Mit Bescheid vom 8. März 2007 wies das Finanzamt die Berufung als verspätet zurück.

In dem Vorlageantrag vom 26. März 2007 gegen die zwischenzeitig gemäß § 299 BAO aufgehobene Berufungsvorentscheidung betreffend Zurückweisung der Berufung wies die Bw. darauf hin, dass gleichzeitig mit der am 22.12.2006 zur Post gegebenen Berufung ein Wiedereinsetzungsantrag gegen die Versäumung der Berufungsfrist eingebracht wurde; gegen den Bescheid des Finanzamtes vom 21.2.2007 (Zustellung am 7.3.2007), mit dem der Wiedereinsetzungsantrag abgewiesen wurde, steht bis 7.4.2007 das Rechtsmittel der Berufung offen und wird fristgerecht eingebracht werden.

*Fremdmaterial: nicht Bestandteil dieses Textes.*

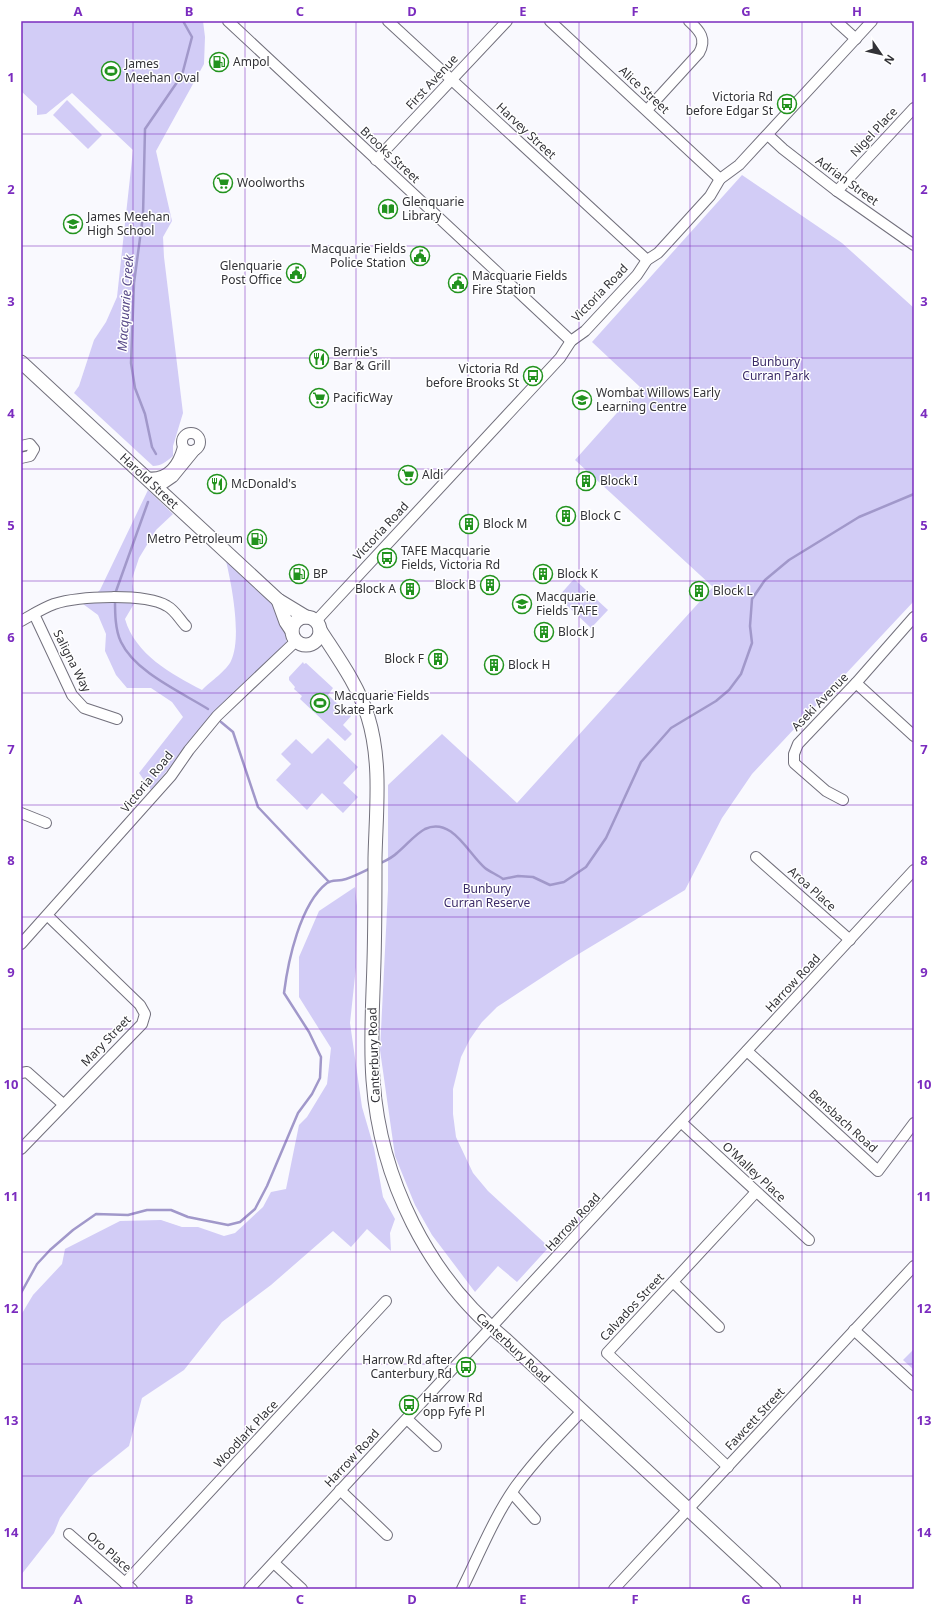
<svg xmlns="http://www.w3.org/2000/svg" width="935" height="1610" font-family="'Noto Sans',sans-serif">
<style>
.green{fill:#d2ccf6}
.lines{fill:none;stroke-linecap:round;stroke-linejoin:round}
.stream{stroke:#a198ca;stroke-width:2.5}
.minor-casing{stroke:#72707c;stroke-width:12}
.major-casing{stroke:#72707c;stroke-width:15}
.minor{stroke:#fff;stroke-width:10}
.major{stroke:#fff;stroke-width:13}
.grid{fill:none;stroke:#7b2cbf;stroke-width:1;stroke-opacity:0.55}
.labels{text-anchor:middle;stroke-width:3;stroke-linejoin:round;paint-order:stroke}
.poi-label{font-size:12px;fill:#323237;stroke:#fff;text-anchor:start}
.street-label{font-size:12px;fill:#323237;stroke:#fff}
.park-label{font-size:12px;fill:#3b2b68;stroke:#fff}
.water-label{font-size:13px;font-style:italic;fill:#574988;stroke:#fff}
.neatline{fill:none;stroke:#7b2cbf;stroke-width:1.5}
.grid-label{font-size:13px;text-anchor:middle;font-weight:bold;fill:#7b2cbf}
</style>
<rect width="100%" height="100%" fill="#f9f9fe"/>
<g class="green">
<path d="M21,21H203L205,37L204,64L156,151L172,221L163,237L164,257L183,413L173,446V456C166,462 161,466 153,466L74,393L79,386L94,340L106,322L117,297L133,150L72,93L46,114L37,115V106L21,91Z"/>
<polygon points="67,100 102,135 88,149 53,115"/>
<polygon points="742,175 842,243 914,308 914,601 752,774 722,818 685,890 567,961 497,1007 482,1022 470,1039 461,1057 453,1089 453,1114 456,1137 473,1173 488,1191 549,1247 517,1282 498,1266 475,1292 432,1235 415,1205 395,1156 380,1050 388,890 388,785 442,734 517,803 713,587 575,460 640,387 592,342"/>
<path d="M148,490L173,514L156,530L139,558L132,579L135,602L125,619C135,654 171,674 202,690C210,682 227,670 231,661C242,638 232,586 226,561L281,609L287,644L219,707L151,790L139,773L183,717L172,702L151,688H127L116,675L105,651L106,634L98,615L83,604L100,590Z"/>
<polygon points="574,579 608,610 591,628 558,597"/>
<polygon points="303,662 304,664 306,663 333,688 328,695 351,716 343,725 352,734 345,741 300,699 302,696 294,689 295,687 289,680 289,677"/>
<polygon points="328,738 358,767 343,783 358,797 343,813 322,793 307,810 276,780 291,764 281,754 296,739 312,754"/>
<polygon points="355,887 357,906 356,967 350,1023 362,1107 374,1148 383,1197 395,1219 390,1233 391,1251 367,1229 351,1247 333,1231 271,1285 222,1322 184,1370 142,1398 129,1446 89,1478 60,1518 54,1533 21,1575 21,1315 33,1295 62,1264 65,1249 120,1221 161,1220 182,1227 198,1227 224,1236 235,1233 263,1207 271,1192 286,1189 299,1125 307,1117 327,1084 331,1048 299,997 299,957 319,911"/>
<polygon points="914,1349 914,1370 903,1360"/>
</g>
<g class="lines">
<g class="stream">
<polyline points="156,454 152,447 145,414 135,388 131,363 134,283 143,216 145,129 182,75 192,37 183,21"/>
<polyline points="115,594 148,502"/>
<path d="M115,599C115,612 115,630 121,642C135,672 181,692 208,709"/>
<polyline points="221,722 233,732 258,807 329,882"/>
<path d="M379,864C385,861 392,858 397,853C407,845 414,835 425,829C452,816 469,855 485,868C490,872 498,875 503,879L518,876L533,877L550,885L564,882L586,867L606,838L641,762L671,728L716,701L729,690L741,674L752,643L750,626L752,599L765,580L789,560L859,517L914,494"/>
<path d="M21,1293L37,1264L50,1250L73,1230L96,1214L128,1215L147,1210H171L188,1217L228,1225L240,1222L255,1209L267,1186L298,1113L312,1094L320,1078L321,1057L309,1032L284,993C288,961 300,904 327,883C331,880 337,881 342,880C352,878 362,872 371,868"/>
</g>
<g class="minor-casing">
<g id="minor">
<polyline points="228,21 571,341"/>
<polyline points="388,21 647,260"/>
<polyline points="550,21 720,179"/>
<polyline points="836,21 856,39"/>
<path d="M647,110L699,53C707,39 700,31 689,21"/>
<polyline points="768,135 783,149 837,191 914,245"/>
<polyline points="376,160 507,21"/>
<polyline points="837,191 914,108"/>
<circle cx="191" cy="442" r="9"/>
<polyline points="21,446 30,444 34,449 30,456 21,458"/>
<path d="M145,477C167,481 178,466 183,447"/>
<polyline points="157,488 173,477 195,450"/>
<polyline points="34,614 72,695 84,708 117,719"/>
<path d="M21,621C32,615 43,608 54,604C79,596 145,593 167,606C175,610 180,620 186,626"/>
<polyline points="316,621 560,358 571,341 585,331 637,275 647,260 658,253 710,196 720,179 739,165 872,21"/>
<polyline points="856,683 914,736"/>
<polyline points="843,800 826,791 794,763 794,754 798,744 856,683 914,617"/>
<polyline points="21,813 46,823"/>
<polyline points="756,857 850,940"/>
<polyline points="21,944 171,776 189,750 217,716 296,641"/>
<polyline points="747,1051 878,1171 914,1123"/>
<polyline points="21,1073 27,1072 63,1104"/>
<polyline points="682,1123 809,1240"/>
<polyline points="21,1149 142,1024 145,1014 140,1005 48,916"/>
<polyline points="673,1282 719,1327"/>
<polyline points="854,1330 914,1385"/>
<polyline points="407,1419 436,1446"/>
<polyline points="728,1467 607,1353 756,1192"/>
<polyline points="340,1490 387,1535"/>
<polyline points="512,1493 535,1519"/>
<polyline points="69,1534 132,1589"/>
<polyline points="274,1563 302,1589"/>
<polyline points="125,1583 386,1301"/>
<polyline points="249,1589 914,870"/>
<path d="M462,1589C479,1555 494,1517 516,1486C536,1459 559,1435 582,1411"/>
<polyline points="614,1589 914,1266"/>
</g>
</g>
<g class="major-casing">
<g id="major">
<polyline points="21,362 278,600 306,617"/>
<polyline points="278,600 286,622 292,631"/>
<circle cx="306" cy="631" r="14"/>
<path d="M320,630C338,658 358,685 368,717C382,762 376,812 375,858C375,892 375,927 374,961C373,1001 370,1041 373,1080C380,1179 428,1277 505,1339L774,1589"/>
</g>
</g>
<use href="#minor" class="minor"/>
<use href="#major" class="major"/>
</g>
<path class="grid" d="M133,21V1589M245,21V1589M356,21V1589M468,21V1589M579,21V1589M690,21V1589M802,21V1589M21,134H914M21,246H914M21,358H914M21,469H914M21,581H914M21,693H914M21,805H914M21,917H914M21,1029H914M21,1141H914M21,1252H914M21,1364H914M21,1476H914"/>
<defs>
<g id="fuel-ring" transform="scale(1)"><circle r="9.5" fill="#fff" stroke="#22931e" stroke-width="1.5"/><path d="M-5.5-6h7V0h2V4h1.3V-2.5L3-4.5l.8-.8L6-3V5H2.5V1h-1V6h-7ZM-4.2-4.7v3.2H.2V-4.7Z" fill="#22931e"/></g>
<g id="stadium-ring" transform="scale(1)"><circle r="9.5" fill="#fff" stroke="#22931e" stroke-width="1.5"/><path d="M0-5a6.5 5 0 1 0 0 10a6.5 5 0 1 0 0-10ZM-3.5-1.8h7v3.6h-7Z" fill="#22931e"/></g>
<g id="bus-ring" transform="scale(1)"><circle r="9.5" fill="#fff" stroke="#22931e" stroke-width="1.5"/><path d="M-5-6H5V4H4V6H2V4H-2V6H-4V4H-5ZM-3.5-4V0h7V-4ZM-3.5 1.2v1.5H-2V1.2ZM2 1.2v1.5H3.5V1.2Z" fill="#22931e"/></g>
<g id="supermarket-ring" transform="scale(1)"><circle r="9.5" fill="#fff" stroke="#22931e" stroke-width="1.5"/><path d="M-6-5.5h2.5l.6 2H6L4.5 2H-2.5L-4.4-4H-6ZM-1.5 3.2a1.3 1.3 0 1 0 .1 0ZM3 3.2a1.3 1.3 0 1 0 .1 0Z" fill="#22931e"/></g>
<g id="library-ring" transform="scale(1)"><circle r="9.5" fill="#fff" stroke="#22931e" stroke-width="1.5"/><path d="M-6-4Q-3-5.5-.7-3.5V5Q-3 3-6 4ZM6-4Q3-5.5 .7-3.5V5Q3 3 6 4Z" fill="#22931e"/></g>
<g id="school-ring" transform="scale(1)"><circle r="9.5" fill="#fff" stroke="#22931e" stroke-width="1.5"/><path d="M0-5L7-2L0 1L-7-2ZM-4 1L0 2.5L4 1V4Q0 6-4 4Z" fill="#22931e"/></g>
<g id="civic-ring" transform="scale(1)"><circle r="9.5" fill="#fff" stroke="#22931e" stroke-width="1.5"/><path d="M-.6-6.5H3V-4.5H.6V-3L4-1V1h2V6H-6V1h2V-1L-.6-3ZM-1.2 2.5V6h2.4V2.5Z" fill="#22931e"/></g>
<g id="restaurant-ring" transform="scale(1)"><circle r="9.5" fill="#fff" stroke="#22931e" stroke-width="1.5"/><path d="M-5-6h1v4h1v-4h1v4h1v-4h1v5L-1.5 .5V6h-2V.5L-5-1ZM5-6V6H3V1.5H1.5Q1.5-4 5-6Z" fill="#22931e"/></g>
<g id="building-ring" transform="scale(1)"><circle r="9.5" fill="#fff" stroke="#22931e" stroke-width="1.5"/><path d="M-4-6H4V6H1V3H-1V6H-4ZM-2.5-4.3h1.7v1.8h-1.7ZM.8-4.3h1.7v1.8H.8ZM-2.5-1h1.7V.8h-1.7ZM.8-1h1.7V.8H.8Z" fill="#22931e"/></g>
<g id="university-ring" transform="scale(1)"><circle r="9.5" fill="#fff" stroke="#22931e" stroke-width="1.5"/><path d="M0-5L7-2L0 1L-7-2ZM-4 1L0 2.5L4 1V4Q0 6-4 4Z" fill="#22931e"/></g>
</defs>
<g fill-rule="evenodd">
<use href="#fuel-ring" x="219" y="62"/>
<use href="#stadium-ring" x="111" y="71"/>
<use href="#bus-ring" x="787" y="104"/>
<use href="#supermarket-ring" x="223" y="183"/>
<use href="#library-ring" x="388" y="209"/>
<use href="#school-ring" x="73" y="224"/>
<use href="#civic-ring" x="420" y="256"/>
<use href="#civic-ring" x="296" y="273"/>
<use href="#civic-ring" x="458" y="283"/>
<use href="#restaurant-ring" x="319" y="359"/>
<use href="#bus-ring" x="533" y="376"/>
<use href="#supermarket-ring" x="319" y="398"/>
<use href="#school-ring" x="582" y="400"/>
<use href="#supermarket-ring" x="408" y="475"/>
<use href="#building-ring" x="586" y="481"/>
<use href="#restaurant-ring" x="217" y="484"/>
<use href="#building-ring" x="566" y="516"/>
<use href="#building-ring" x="469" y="524"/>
<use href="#fuel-ring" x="257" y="539"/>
<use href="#bus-ring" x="387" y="558"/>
<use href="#fuel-ring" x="299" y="574"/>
<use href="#building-ring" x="543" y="574"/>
<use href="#building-ring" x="490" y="585"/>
<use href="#building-ring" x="410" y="589"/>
<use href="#building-ring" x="699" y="591"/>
<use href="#university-ring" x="522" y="604"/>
<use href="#building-ring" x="544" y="632"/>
<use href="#building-ring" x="438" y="659"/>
<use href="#building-ring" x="494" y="665"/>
<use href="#stadium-ring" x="320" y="703"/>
<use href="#bus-ring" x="466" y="1367"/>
<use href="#bus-ring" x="409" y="1405"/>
</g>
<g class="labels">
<g class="poi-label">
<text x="233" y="66">Ampol</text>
<text x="125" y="68">James<tspan x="125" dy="14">Meehan Oval</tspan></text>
<text x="773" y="101" text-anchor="end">Victoria Rd<tspan x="773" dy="14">before Edgar St</tspan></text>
<text x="237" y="187">Woolworths</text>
<text x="402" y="206">Glenquarie<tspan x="402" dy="14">Library</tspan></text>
<text x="87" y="221">James Meehan<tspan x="87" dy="14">High School</tspan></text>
<text x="406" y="253" text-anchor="end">Macquarie Fields<tspan x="406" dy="14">Police Station</tspan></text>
<text x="282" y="270" text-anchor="end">Glenquarie<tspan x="282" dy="14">Post Office</tspan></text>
<text x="472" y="280">Macquarie Fields<tspan x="472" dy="14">Fire Station</tspan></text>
<text x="333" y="356">Bernie's<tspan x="333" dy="14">Bar &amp; Grill</tspan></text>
<text x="519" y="373" text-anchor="end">Victoria Rd<tspan x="519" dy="14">before Brooks St</tspan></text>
<text x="596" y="397">Wombat Willows Early<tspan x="596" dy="14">Learning Centre</tspan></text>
<text x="333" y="402">PacificWay</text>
<text x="422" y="479">Aldi</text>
<text x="600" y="485">Block I</text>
<text x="231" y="488">McDonald's</text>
<text x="580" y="520">Block C</text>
<text x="483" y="528">Block M</text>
<text x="243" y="543" text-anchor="end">Metro Petroleum</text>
<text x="401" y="555">TAFE Macquarie<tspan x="401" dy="14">Fields, Victoria Rd</tspan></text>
<text x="313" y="578">BP</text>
<text x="557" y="578">Block K</text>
<text x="476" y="589" text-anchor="end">Block B</text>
<text x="396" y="593" text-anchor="end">Block A</text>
<text x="713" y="595">Block L</text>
<text x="536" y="601">Macquarie<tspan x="536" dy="14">Fields TAFE</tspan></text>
<text x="558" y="636">Block J</text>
<text x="424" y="663" text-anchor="end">Block F</text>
<text x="508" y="669">Block H</text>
<text x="334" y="700">Macquarie Fields<tspan x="334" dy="14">Skate Park</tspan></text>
<text x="452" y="1364" text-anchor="end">Harrow Rd after<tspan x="452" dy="14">Canterbury Rd</tspan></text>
<text x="423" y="1402">Harrow Rd<tspan x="423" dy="14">opp Fyfe Pl</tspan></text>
</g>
<g class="street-label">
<text transform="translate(432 82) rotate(-47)" y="4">First Avenue</text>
<text transform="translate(644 90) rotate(43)" y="4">Alice Street</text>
<text transform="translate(526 131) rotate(43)" y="4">Harvey Street</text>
<text transform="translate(874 132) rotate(-47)" y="4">Nigel Place</text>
<text transform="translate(390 155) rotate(43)" y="4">Brooks Street</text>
<text transform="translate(847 181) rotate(36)" y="4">Adrian Street</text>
<text transform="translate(600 293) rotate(-46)" y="4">Victoria Road</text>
<text transform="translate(149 481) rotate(43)" y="4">Harold Street</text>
<text transform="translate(381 531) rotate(-47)" y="4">Victoria Road</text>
<text transform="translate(72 661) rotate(63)" y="4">Saligna Way</text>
<text transform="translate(820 702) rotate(-46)" y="4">Aseki Avenue</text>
<text transform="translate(147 782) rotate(-51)" y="4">Victoria Road</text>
<text transform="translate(812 889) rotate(42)" y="4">Aroa Place</text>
<text transform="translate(793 983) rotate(-47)" y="4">Harrow Road</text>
<text transform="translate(106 1041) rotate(-46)" y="4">Mary Street</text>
<text transform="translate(374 1055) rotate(-92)" y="4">Canterbury Road</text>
<text transform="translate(843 1121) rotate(42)" y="4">Bensbach Road</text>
<text transform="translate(754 1172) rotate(43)" y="4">O'Malley Place</text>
<text transform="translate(573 1222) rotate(-47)" y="4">Harrow Road</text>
<text transform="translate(632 1307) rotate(-47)" y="4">Calvados Street</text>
<text transform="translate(513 1348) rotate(43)" y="4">Canterbury Road</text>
<text transform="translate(755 1419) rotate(-47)" y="4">Fawcett Street</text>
<text transform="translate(246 1434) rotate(-47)" y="4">Woodlark Place</text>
<text transform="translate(352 1458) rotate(-47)" y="4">Harrow Road</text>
<text transform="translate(109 1552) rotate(41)" y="4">Oro Place</text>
</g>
<g class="park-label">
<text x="776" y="366">Bunbury<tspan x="776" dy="14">Curran Park</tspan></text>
<text x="487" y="893">Bunbury<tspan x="487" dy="14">Curran Reserve</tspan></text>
</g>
<g class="water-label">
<text transform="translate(125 303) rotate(-86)" y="5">Macquarie Creek</text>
</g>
</g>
<rect width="935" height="1610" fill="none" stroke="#ffffff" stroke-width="44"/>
<g transform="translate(881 54) rotate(124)" stroke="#ffffff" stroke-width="3" paint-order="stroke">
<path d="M0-3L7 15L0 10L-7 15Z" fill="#323237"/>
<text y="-6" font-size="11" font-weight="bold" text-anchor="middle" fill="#323237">N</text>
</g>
<rect x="22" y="22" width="891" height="1566" class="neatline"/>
<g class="grid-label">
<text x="78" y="16">A</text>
<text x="189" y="16">B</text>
<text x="300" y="16">C</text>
<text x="412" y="16">D</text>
<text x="523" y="16">E</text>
<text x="635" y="16">F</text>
<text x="746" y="16">G</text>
<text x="857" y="16">H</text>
<text x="11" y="82">1</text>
<text x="924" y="82">1</text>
<text x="11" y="194">2</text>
<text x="924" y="194">2</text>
<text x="11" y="306">3</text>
<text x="924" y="306">3</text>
<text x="11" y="418">4</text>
<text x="924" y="418">4</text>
<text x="11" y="530">5</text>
<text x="924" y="530">5</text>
<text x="11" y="642">6</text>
<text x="924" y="642">6</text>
<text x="11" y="754">7</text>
<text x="924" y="754">7</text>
<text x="11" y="865">8</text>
<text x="924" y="865">8</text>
<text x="11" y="977">9</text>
<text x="924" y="977">9</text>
<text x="11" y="1089">10</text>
<text x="924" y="1089">10</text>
<text x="11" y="1201">11</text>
<text x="924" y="1201">11</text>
<text x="11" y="1313">12</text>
<text x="924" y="1313">12</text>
<text x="11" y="1425">13</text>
<text x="924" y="1425">13</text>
<text x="11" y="1537">14</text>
<text x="924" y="1537">14</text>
<text x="78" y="1604">A</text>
<text x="189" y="1604">B</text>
<text x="300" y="1604">C</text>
<text x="412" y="1604">D</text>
<text x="523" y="1604">E</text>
<text x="635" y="1604">F</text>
<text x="746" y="1604">G</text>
<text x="857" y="1604">H</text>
</g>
</svg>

In der gegen den Bescheid betreffend Abweisung des Wiedereinsetzungsantrages gemäß § 308 BAO erhobenen Berufung wiederholte die Bw. ihr Vorbringen und legte Unterlagen vor allem über die Organisationsabläufe in der Rechtsanwaltskanzlei vor.

Weitere Vorbringen

Zum Vorhalt der beabsichtigten Entscheidung vom 18. September 2007 stimmte das Finanzamt am 8. Oktober 2007 der beabsichtigten Erledigung zu. Die Bw. gab dazu keine Stellungnahme ab, sondern ersuchte mit Schreiben vom 24. Oktober 2007 um Anberaumung eines Erörterungsgesprächs und Ladung des Vaters des Parteienvertreters, VaterB1 als Zeugen.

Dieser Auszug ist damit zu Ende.